Dental-related definitions:

  1. Dental treatment includes an annual check up, simple fillings related to cavities or decay, root canal treatment and dental prescription drugs.
  2. Dental prescription drugs are those prescribed by a dentist for the treatment of a dental inflammation or infection. The prescription drugs must be proven to be effective for the condition and recognised by the pharmaceutical regulator in a given country. This does not include mouthwashes, fluoride products, antiseptic gels and toothpastes.
  3. Dental surgery includes the surgical extraction of teeth, as well as other tooth related surgical procedures such as apicoectomy and dental prescription drugs. All investigative procedures necessary to establish the need for dental surgery such as laboratory tests, X-rays, CT scans and MRI(s) are included under this benefit. Dental surgery does not cover any surgical treatment that is related to dental implants.
  4. Periodontics refers to dental treatment related to gum disease.

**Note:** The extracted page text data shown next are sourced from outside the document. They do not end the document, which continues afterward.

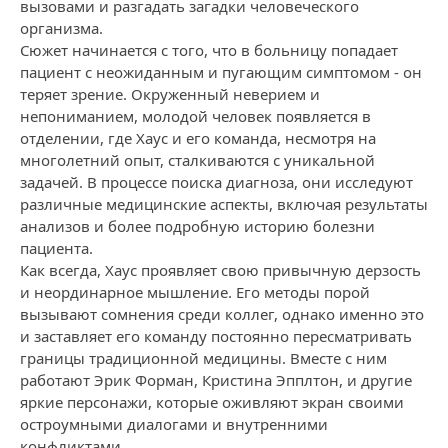
вызовами и разгадать загадки человеческого
организма.
Сюжет начинается с того, что в больницу попадает
пациент с неожиданным и пугающим симптомом - он
теряет зрение. Окруженный неверием и
непониманием, молодой человек появляется в
отделении, где Хаус и его команда, несмотря на
многолетний опыт, сталкиваются с уникальной
задачей. В процессе поиска диагноза, они исследуют
различные медицинские аспекты, включая результаты
анализов и более подробную историю болезни
пациента.
Как всегда, Хаус проявляет свою привычную дерзость
и неординарное мышление. Его методы порой
вызывают сомнения среди коллег, однако именно это
и заставляет его команду постоянно пересматривать
границы традиционной медицины. Вместе с ним
работают Эрик Форман, Кристина Эпплтон, и другие
яркие персонажи, которые оживляют экран своими
остроумными диалогами и внутренними
конфликтами.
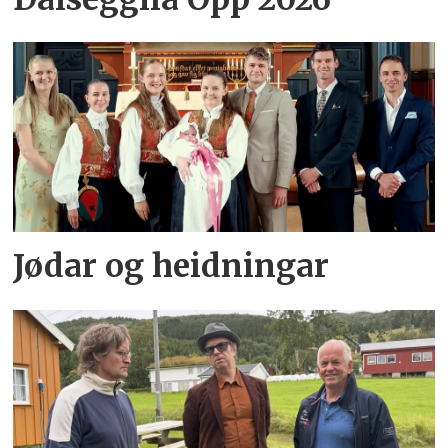
Jødar og heidningar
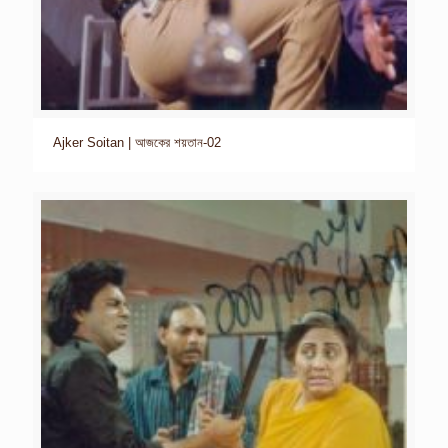
Ajker Soitan | আজকের শয়তান-02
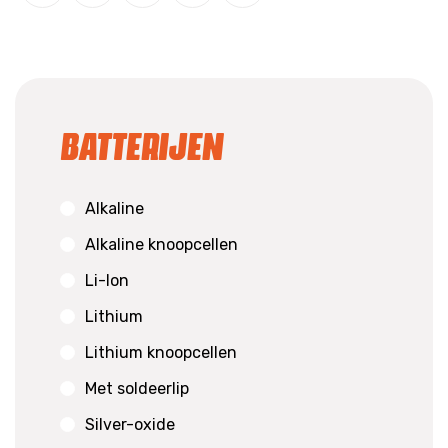
Batterijen
Alkaline
Alkaline knoopcellen
Li-Ion
Lithium
Lithium knoopcellen
Met soldeerlip
Silver-oxide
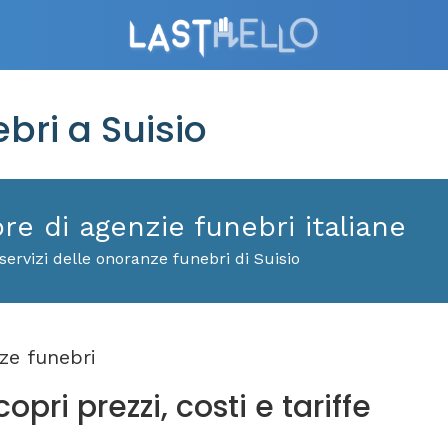
ri a Suisio
ore di agenzie funebri italiane
ervizi delle onoranze funebri di Suisio
e funebri
opri prezzi, costi e tariffe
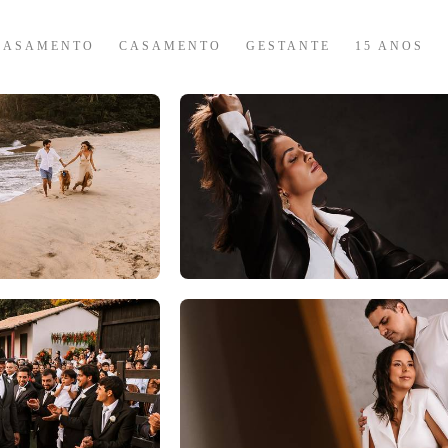
CASAMENTO
CASAMENTO
GESTANTE
15 ANOS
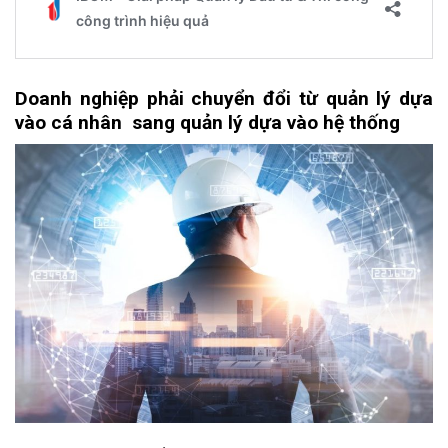
Doanh nghiệp phải chuyển đổi từ q
uản
l
ý
dựa
vào cá nhân
s
ang
q
uản
l
ý
dựa vào hệ thống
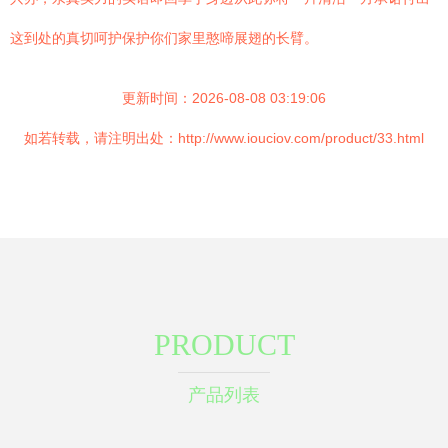
这到处的真切呵护保护你们家里憨啼展翅的长臂。
更新时间：2026-08-08 03:19:06
如若转载，请注明出处：http://www.iouciov.com/product/33.html
PRODUCT
产品列表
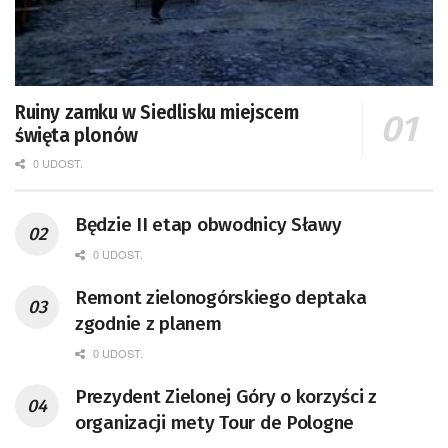
Ruiny zamku w Siedlisku miejscem
święta plonów
0 UDOST.
Będzie II etap obwodnicy Sławy
0 UDOST.
Remont zielonogórskiego deptaka
zgodnie z planem
0 UDOST.
Prezydent Zielonej Góry o korzyści z
organizacji mety Tour de Pologne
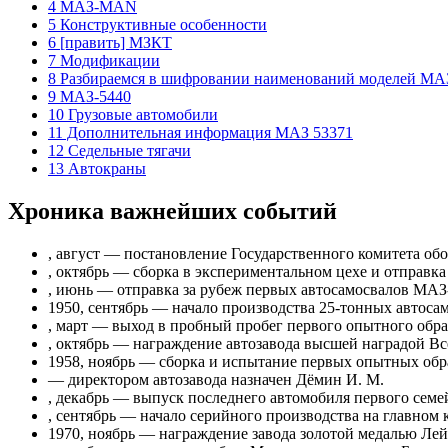
4 МАЗ-MAN
5 Конструктивные особенности
6 [править] МЗКТ
7 Модификации
8 Разбираемся в шифровании наименований моделей МА
9 МАЗ-5440
10 Грузовые автомобили
11 Дополнительная информация МАЗ 53371
12 Седельные тягачи
13 Автокраны
Хроника важнейших событий
, август — постановление Государственного комитета об
, октябрь — сборка в экспериментальном цехе и отправк
, июнь — отправка за рубеж первых автосамосвалов МАЗ
1950, сентябрь — начало производства 25-тонных автоса
, март — выход в пробный пробег первого опытного обра
, октябрь — награждение автозавода высшей наградой 
1958, ноябрь — сборка и испытание первых опытных об
— директором автозавода назначен Дёмин И. М.
, декабрь — выпуск последнего автомобиля первого сем
, сентябрь — начало серийного производства на главно
1970, ноябрь — награждение завода золотой медалью Ле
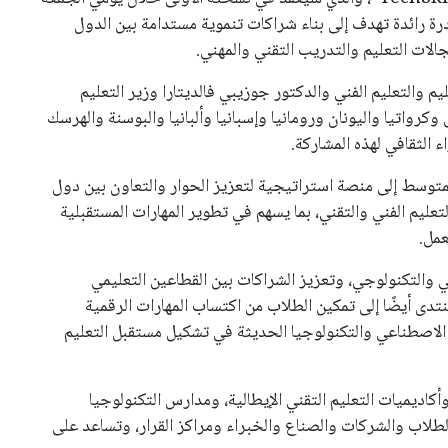
دى في إطار مبادرة رائدة تهدف إلى بناء شراكات تنموية مستدامة بين الدول
لات التعليم والتدريب التقني والمهني.
 والتعليم الفني والدكتور جوزيبي فالديتارا وزير التعليم
رواتيا واليونان ورومانيا وإسبانيا وألبانيا والبوسنة والهرسك
ء الثقافي لهذه المشاركة.
متوسط إلى منصة استراتيجية لتعزيز الحوار والتعاون بين دول
ليم الفني والتقني، بما يسهم في تطوير المهارات المستقبلية
عمل.
 والتكنولوجي، وتعزيز الشراكات بين القطاعين التعليمي
منتدى أيضًا إلى تمكين الطلاب من اكتساب المهارات الرقمية
 الاصطناعي والتكنولوجيا الحديثة في تشكيل مستقبل التعليم
أكاديميات التعليم التقني الإيطالية، ومدارس التكنولوجيا
طلاب والشركات والصناع والخبراء ومراكز القرار، وتساعد على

  5. Orthodontics the use of devices to correct malocclusion (misalignment of your teeth and bite). We will ask you to submit supporting information with your claim to show that your treatment is medically necessary and therefore eligible for cover. The information we ask for may include, but is not limited to:
  • A medical report issued by the specialist, stating the diagnosis (type of malocclusion) and a description of your symptoms caused by the orthodontic problem.
  •  A treatment plan showing the estimated duration and cost of the treatment and the type/material of the appliance used.
  • The payment arrangement agreed with the medical provider.
  • Proof of payment for orthodontic treatment.
  • Photographs of both jaws clearly showing dentition before the treatment.
  • Clinical photographs of the jaws in central occlusion from• frontal and lateral views.
  •  Orthopantomogram (panoramic x-ray).
  •  Profile x-ray (cephalometric x-ray).

Any other document we may need to assess the claim. We will only cover the cost of standard metallic braces and/or standard removable appliances. However, we’ll cover cosmetic appliances such as lingual braces and invisible aligners up to the cost of metallic braces, subject to the “Orthodontic treatment and dental prostheses” benefit limit.